TASK ITEM: Extract each line of the material below that contains the word "biggest".

LISTED ENTRIES:
● ● ● ● ● ● ●
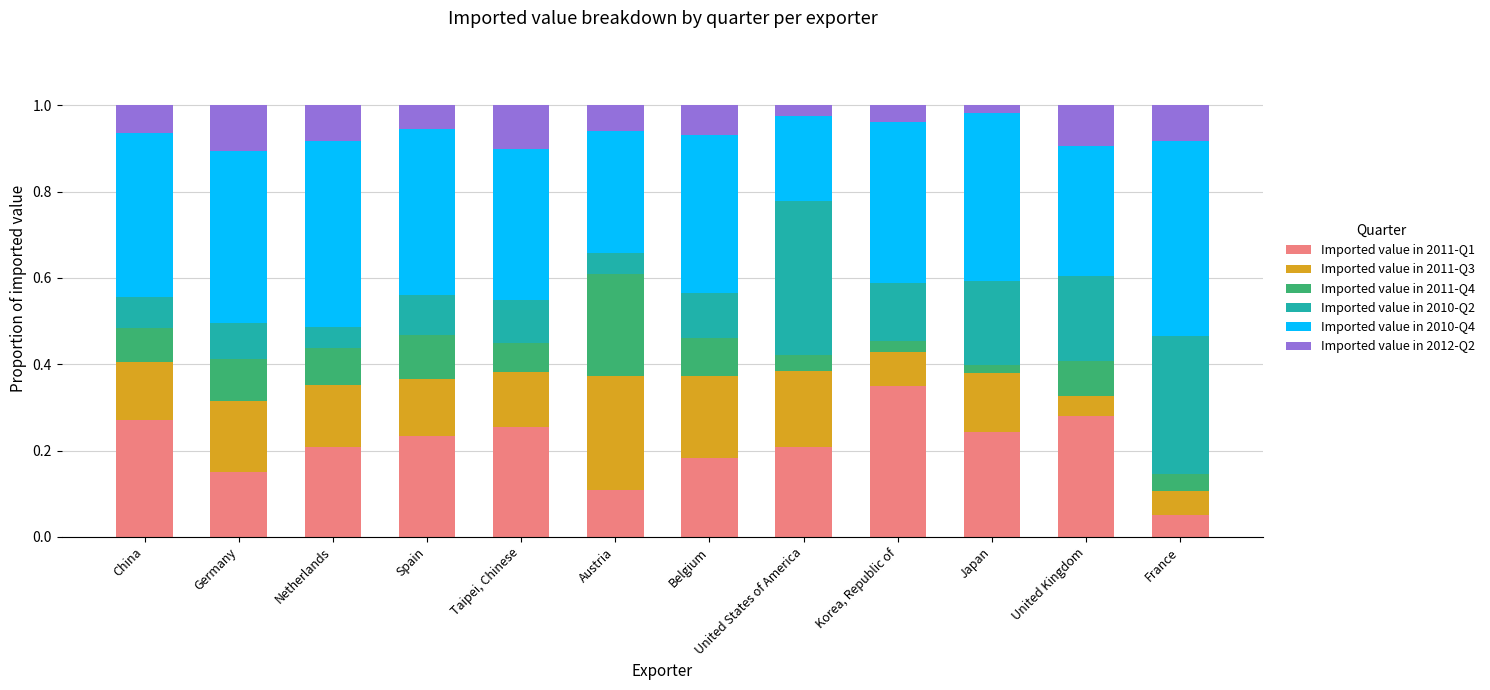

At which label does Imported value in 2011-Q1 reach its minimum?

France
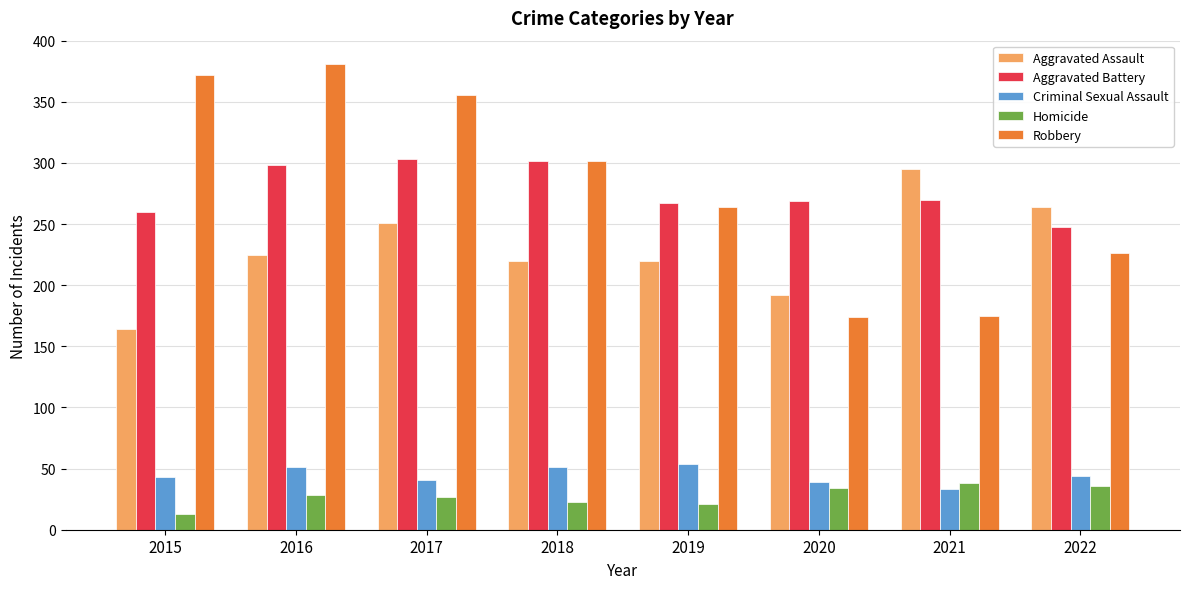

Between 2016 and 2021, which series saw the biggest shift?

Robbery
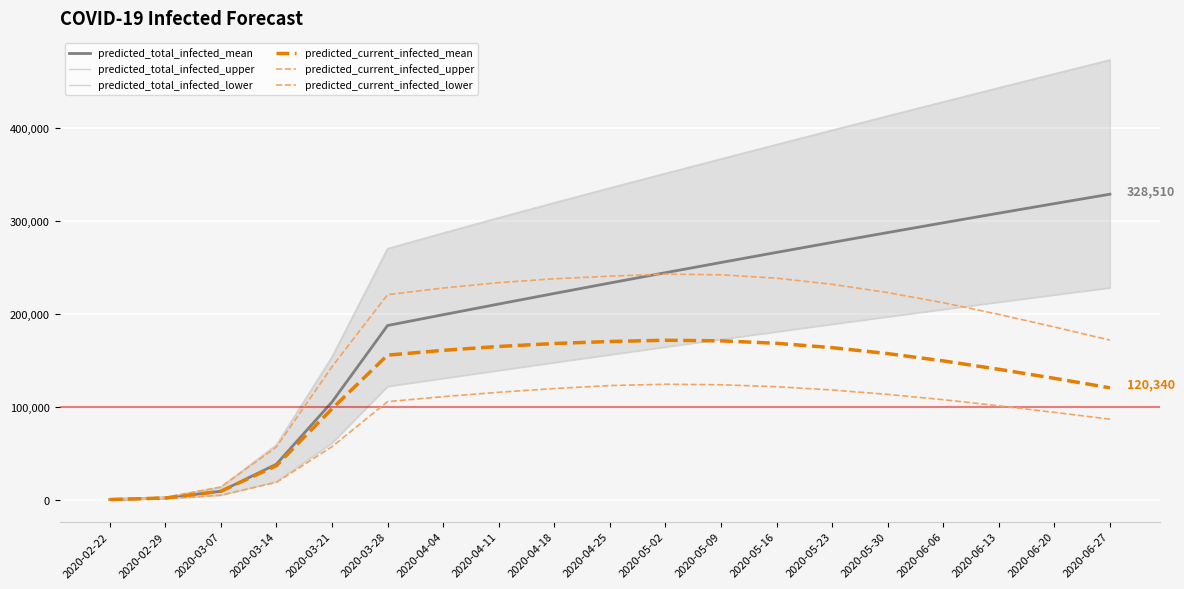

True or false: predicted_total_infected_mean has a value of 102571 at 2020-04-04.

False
● ● ● ● ● ● ●
THE ANSWER:
Between 2016 and 2021, which series saw the biggest shift?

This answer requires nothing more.